Head coach Deion Sanders and the Jackson State Tigers are back in the news. But this time it isn’t of the good variety, after announcing they were bowing out of the Southern Heritage Classic in February, effectively breaching the remaining three years on their contract with Tennessee State.
Less than two weeks after receiving blowback from the event organizers and Fred Jones, founder of the classic, Jackson State announced it had reached an agreement with the event organizers to play the game in 2022, and then be free to go on their merry way.
But now the Tigers and the SWAC are in deep litigation. The Summit Management Corp., which sponsors the game, filed a suit in Shelby County Chancery Court accusing JSU of breach of contract. They’re seeking an injunction to make JSU fulfill the final two years of the original agreement (2023 and 2024).
This comes on the heels of Sanders calling the game “a hustle” via the “Pardon My Take” podcast.
“It’s a hustle. We’re losing money tremendously,” Sanders insisted. “This particular classic you’re talking about, first of all, why would two colleges need a promoter? Your two colleges have ADs, why would you need a promoter, that’s No.1.?
“Secondly, I think the fee was like over 30 years, $6 million. That’s peanuts. So by the time you take seven buses for four bands, four buses for the players, couple buses for people, assistants, hotel accommodations, food, you’re out of that. That’s $180-200 grand, you’re out of that. So you didn’t make nothing. You really came up on a blank trip. We gotta stop that foolishness. The first thing we need to take care of as HBCUs is the business aspect of everything, and that’s something we’re changing right now. We’re taking care of business.”

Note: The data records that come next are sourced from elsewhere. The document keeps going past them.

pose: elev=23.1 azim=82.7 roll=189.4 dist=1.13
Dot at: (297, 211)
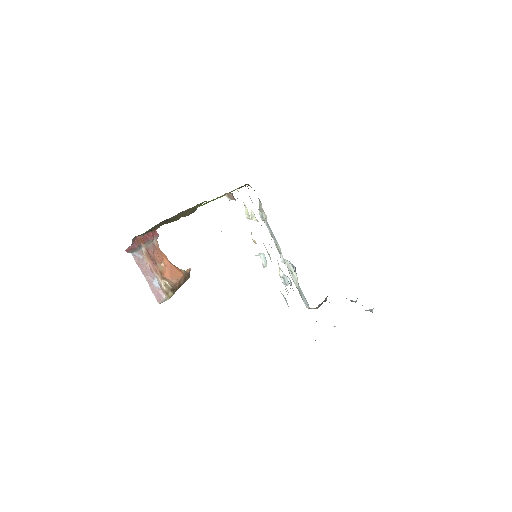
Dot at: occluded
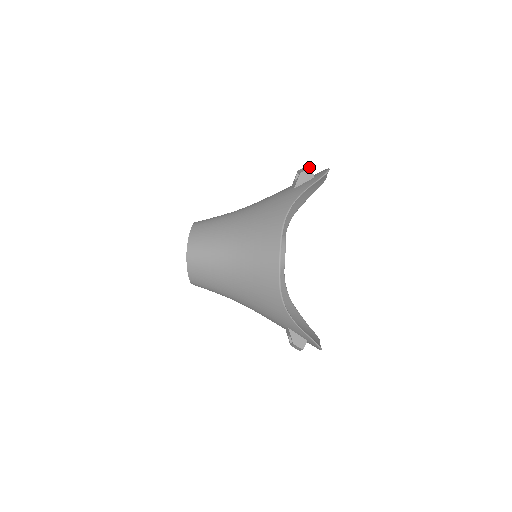
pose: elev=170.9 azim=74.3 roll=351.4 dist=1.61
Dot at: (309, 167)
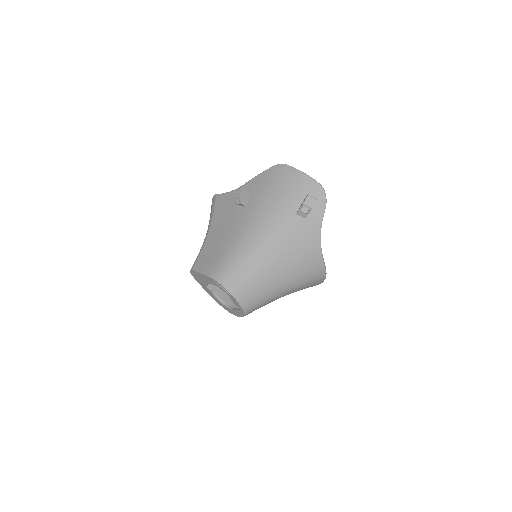
Dot at: (314, 199)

Sanders took to Instagram and mentioned the event.
“SMC has paid JSU fees exceeding $6 million over the years, during many years when JSU was struggling financially. Over the years, TSU has won more games than JSU, but JSU has been better in recent years, and stronger financially. In 2021, JSU was nearly undefeated and won the SWAC championship.”
The football teams are responsible for their own travel, meals and lodging. SMC handles the remaining expenses incurred. The $350,000 payout isn’t adequate in the opinion of Sanders and JSU.
Sanders Adamant About Doing What’s Best For JSU:
Since he became JSU head coach, Sanders has been adamant that he’s going to do whatever is in the best interest of Jackson State University. That means playing games that are meaningful not just from a pageantry and aura standpoint, but also participating in games that provide the revenue needed to keep the program on an upward trajectory and in good standing when it comes to recruiting.